[[ WORKING DATA open ]]

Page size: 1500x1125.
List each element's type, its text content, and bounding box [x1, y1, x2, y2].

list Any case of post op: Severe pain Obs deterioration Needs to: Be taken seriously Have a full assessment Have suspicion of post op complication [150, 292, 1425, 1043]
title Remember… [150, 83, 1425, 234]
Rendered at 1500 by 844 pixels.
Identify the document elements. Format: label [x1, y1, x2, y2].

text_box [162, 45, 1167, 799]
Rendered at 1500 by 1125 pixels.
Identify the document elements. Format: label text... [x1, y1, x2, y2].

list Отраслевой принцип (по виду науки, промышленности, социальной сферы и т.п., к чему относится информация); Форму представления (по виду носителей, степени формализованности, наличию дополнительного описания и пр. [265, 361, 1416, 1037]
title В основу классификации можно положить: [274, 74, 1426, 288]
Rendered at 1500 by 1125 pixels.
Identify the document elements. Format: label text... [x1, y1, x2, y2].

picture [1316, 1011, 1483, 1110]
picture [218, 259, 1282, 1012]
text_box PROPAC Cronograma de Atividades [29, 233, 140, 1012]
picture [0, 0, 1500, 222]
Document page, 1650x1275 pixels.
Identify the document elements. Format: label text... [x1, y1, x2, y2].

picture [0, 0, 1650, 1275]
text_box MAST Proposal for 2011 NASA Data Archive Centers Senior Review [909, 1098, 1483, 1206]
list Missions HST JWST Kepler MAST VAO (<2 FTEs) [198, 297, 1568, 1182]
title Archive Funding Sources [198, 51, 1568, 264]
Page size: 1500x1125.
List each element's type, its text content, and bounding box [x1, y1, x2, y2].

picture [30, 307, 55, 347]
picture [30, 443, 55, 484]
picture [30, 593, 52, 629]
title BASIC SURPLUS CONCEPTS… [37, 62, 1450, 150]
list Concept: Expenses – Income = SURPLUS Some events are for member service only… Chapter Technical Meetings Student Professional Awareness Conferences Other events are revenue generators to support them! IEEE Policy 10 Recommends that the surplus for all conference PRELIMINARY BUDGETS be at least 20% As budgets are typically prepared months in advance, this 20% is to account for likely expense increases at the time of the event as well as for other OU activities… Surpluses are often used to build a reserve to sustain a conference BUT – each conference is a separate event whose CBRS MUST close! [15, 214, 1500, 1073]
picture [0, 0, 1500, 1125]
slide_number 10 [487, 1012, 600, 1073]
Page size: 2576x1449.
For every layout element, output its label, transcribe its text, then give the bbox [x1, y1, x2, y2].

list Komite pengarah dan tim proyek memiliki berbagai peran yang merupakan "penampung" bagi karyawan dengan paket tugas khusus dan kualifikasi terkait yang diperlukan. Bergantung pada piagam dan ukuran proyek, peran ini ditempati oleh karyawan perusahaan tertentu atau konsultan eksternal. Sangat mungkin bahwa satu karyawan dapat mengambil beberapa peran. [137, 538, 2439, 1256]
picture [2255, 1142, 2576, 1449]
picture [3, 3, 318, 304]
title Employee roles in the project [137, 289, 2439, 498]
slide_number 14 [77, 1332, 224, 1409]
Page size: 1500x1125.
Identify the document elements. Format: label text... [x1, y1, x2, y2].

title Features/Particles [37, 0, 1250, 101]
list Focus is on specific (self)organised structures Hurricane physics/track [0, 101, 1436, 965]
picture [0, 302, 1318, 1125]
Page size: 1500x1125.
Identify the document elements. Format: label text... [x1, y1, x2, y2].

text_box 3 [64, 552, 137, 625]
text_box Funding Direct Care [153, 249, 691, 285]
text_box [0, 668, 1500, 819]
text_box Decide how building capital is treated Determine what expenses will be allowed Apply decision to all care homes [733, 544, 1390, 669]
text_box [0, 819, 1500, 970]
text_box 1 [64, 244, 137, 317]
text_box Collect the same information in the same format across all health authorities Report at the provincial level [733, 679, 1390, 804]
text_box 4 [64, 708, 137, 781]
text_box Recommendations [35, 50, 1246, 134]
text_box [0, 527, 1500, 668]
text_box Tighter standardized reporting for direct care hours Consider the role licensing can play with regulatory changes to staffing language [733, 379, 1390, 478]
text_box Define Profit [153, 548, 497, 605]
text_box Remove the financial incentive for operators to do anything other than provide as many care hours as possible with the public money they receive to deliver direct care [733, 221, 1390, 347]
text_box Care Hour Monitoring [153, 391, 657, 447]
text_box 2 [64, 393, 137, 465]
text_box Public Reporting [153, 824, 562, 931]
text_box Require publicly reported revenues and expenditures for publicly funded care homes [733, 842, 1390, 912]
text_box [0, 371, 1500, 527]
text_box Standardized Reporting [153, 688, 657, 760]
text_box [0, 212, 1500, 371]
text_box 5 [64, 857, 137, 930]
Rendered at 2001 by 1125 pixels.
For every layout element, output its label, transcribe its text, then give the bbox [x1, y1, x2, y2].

[[ WORKING DATA closed ]]

Go through the entries above and count each line that contains the string "Rendered". Reply only with the total.

4